Well, it's been ages since my last post and a lot's happened.  We have a new addition to the family - a rising 3 year old Irish Cob named Barny.  He is very sweet and learning fast.  He and Munchie are best of friends!

Sadly, Noah passed away in April after developing liver disease and heart failure.  He is sorely missed by all at the yard, but I feel sure that he and Queenie are watching over us and the work I do.

FFAQ has developed a new hand lotion for those of us who suffer from dry, cracked skin.  We also have a lip balm.  Both of these items will be on display and for sale at the South West Christmas Equine Fair at Westpoint (8th and 9th Dec).  We will also be selling home-made rhythm beads, tasty hedgerow treats, applied zoopharmacognosy 'first aid' kits and winter care packs to name a few!  We hope to see you there!

It's been a busy year already and I seem to be on a roll with cats!  I've seen a cat with a massive bald patch, an introverted cat and one with a massive swelling on its face to name a few.  
On the horse front, a friend of mine has a pony with suspected laminitis so she has been offering my home-dried herbs, as well a cooling, soothing paste I made.
Noah has been my gineau pig for testing out remedies commonly selected for mud fever.  Bless him, he tries a different remedy on each leg to see which works best!

I have also been working on a solution for my dried, chapped hands.  I can never find a decent hand cream that works so the time has come to make my own!

The Ingraham Academy of Zoopharmacognosy have been working tirelessly as ever.  There are rumours of zoopharmacognosy being taught as part of a module at the University of Greenwich and Hadlow College - very exciting stuff!

Hello and welcome to 'Fit for a Queenie'.

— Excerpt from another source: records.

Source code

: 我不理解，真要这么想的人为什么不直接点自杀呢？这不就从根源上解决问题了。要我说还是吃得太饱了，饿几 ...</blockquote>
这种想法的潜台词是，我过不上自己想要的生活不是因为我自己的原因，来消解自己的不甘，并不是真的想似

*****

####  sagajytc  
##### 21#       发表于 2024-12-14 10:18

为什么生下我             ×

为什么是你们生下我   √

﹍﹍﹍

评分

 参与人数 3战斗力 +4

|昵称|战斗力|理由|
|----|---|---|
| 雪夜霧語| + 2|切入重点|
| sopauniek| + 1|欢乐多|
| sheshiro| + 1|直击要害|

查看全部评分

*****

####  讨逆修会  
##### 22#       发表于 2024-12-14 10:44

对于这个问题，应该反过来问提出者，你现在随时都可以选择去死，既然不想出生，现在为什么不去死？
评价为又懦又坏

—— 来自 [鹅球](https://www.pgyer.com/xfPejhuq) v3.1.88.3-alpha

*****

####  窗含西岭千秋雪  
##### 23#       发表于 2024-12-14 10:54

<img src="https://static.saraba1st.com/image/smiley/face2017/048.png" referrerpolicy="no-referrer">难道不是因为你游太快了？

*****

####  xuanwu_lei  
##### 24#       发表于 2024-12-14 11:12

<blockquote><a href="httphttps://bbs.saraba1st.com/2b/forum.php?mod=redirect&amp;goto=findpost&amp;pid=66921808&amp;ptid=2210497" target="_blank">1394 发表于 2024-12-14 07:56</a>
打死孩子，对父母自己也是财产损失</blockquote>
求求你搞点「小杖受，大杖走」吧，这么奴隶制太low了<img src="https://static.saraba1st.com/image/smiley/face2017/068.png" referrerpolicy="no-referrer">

Unfortunately, my first piece of news is very sad; Queenie passed away peacefully on 25th November.  She was my inspiration for training in Applied Zoopharmacognosy, and we miss her loads.

We had a great weekend exhibiting at the South West Christmas Equine Fair.  Lots of people were curious about Applied Zoopharmacognosy and poor Mark spent a lot of time pretending to be a horse so I could demonstrate how I offer the remedies!

Finally, I would like to wish you all a very Merry Christmas and a Happy New Year!